读到一篇 Brave Search 的专访

    Brave 是一个新的搜索引擎 + 浏览器,不同于 DuckDuckGo, Neeva 依赖 Google / Bing API 来提供搜索结果, Brave 主要是自建索引,文章里提到一个 independence score 说是有 92,代表 92% 的搜索结果是来自自建索引的。

    一些摘抄

    The WDP helps with ranking, but the biggest contribution to ranking is the index itself, which is intentionally smaller than that of Google or Bing. We do not aim to index the whole Web, rather only the Web that is worth indexing. The biggest problem of search engines is noise-reduction. As with other complex machine learning systems, they suffer from the garbage-in, garbage-out problem. Google puts all the effort in trying to minimize the garbage-out by using very sophisticated models, trained with data. That’s a very good approach, but it’s something that we cannot replicate, not only because privacy-sensitive data is a no-go for Brave, but also because it requires a lot of resources. Brave’s approach to reduce the garbage-out is to be careful with what is being ingested, and that makes the algorithmic part of recall and rankings less resource-intensive.

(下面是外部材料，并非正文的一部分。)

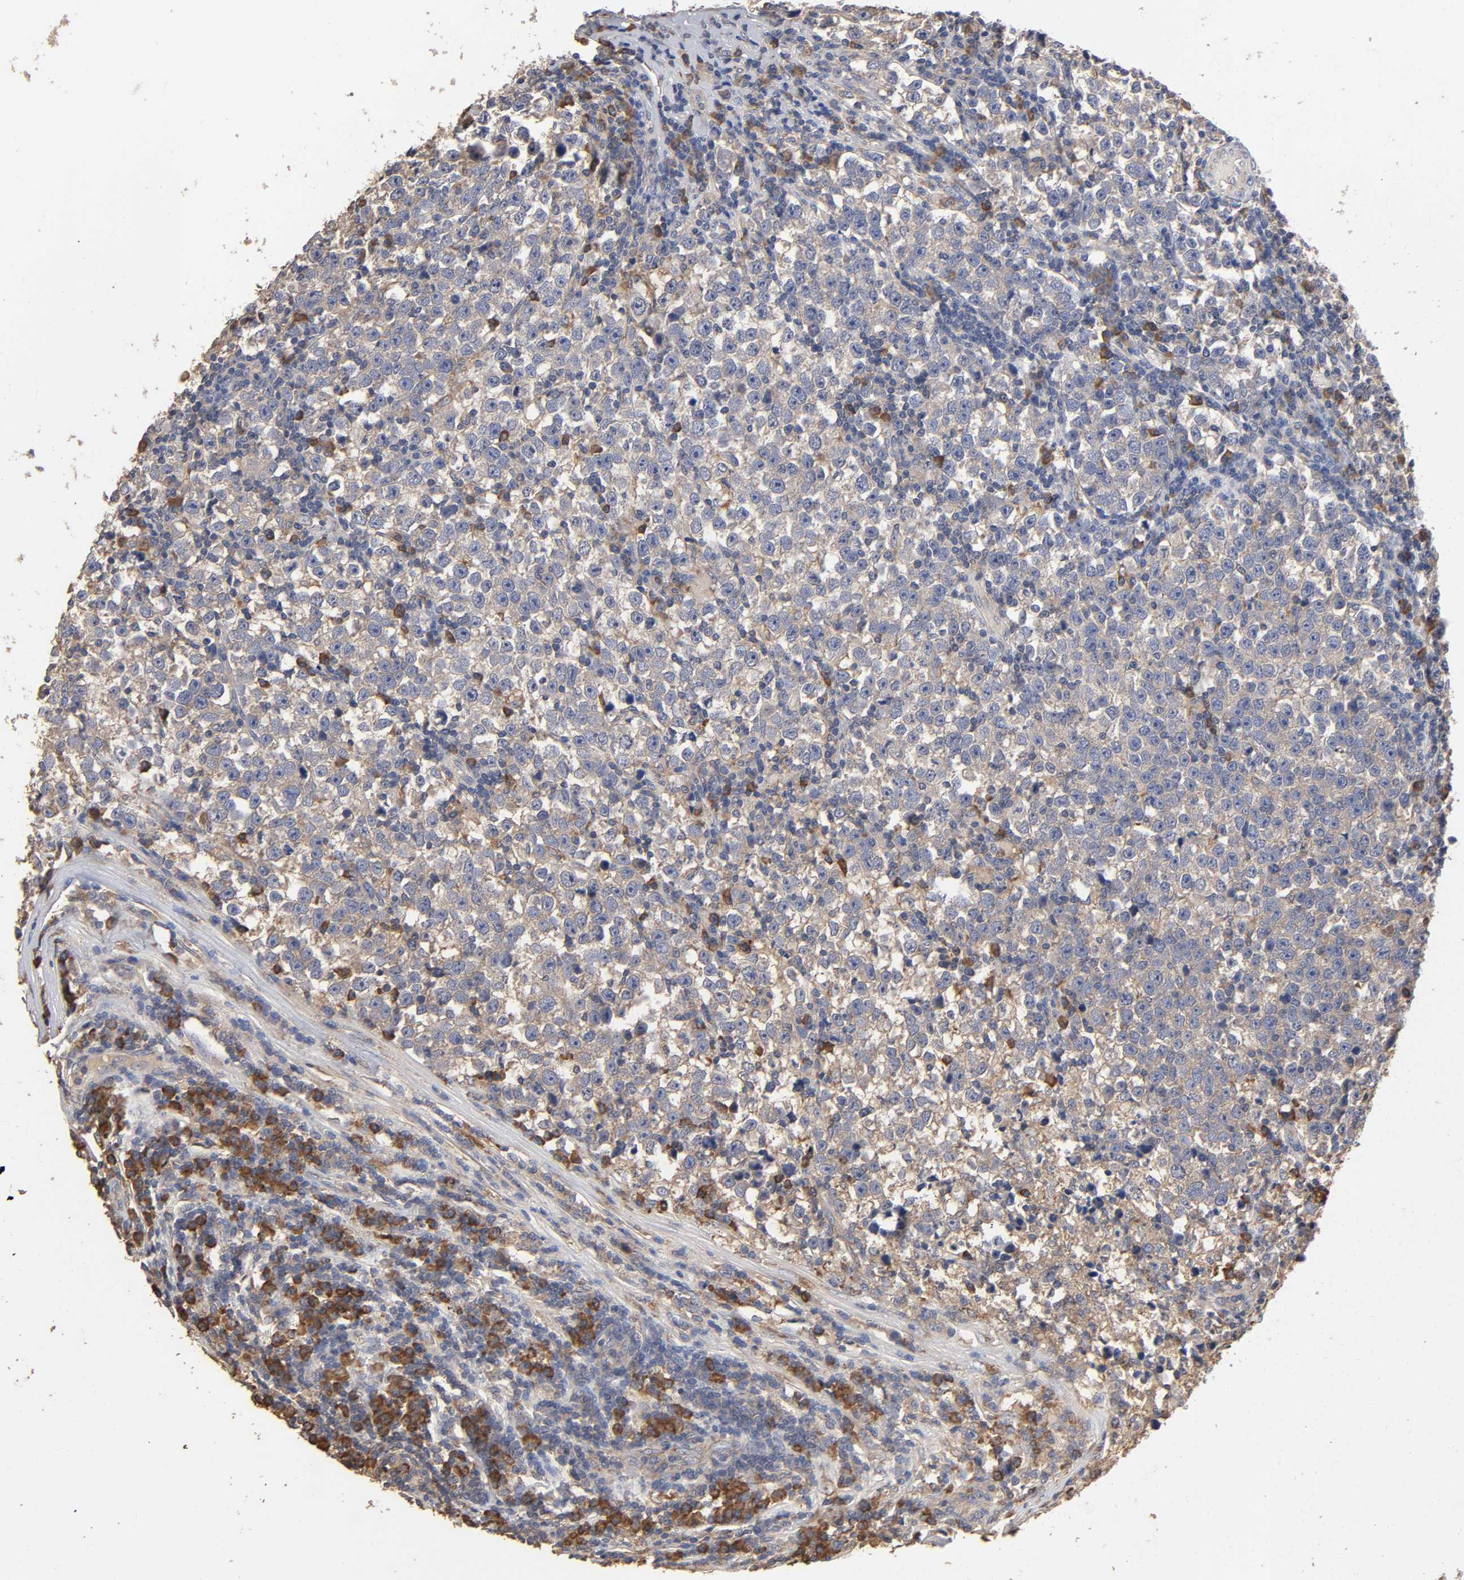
{"staining": {"intensity": "weak", "quantity": "25%-75%", "location": "cytoplasmic/membranous"}, "tissue": "testis cancer", "cell_type": "Tumor cells", "image_type": "cancer", "snomed": [{"axis": "morphology", "description": "Seminoma, NOS"}, {"axis": "topography", "description": "Testis"}], "caption": "Seminoma (testis) tissue demonstrates weak cytoplasmic/membranous staining in about 25%-75% of tumor cells Ihc stains the protein in brown and the nuclei are stained blue.", "gene": "EIF4G2", "patient": {"sex": "male", "age": 43}}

    Independence is not something directly actionable, but it’s a fundamental property.

    Independence means that Brave Search would continue to work even if Google and Microsoft opposed it. Independence means choice and diversity: if results are drawn from the same provider, they are inherently limited by that provider.

    Independence is freedom to do as we see fit and to own our mistakes. If we were to censor Russia Today or CNBC, which we wouldn’t, it would be our choice, not our provider’s decision.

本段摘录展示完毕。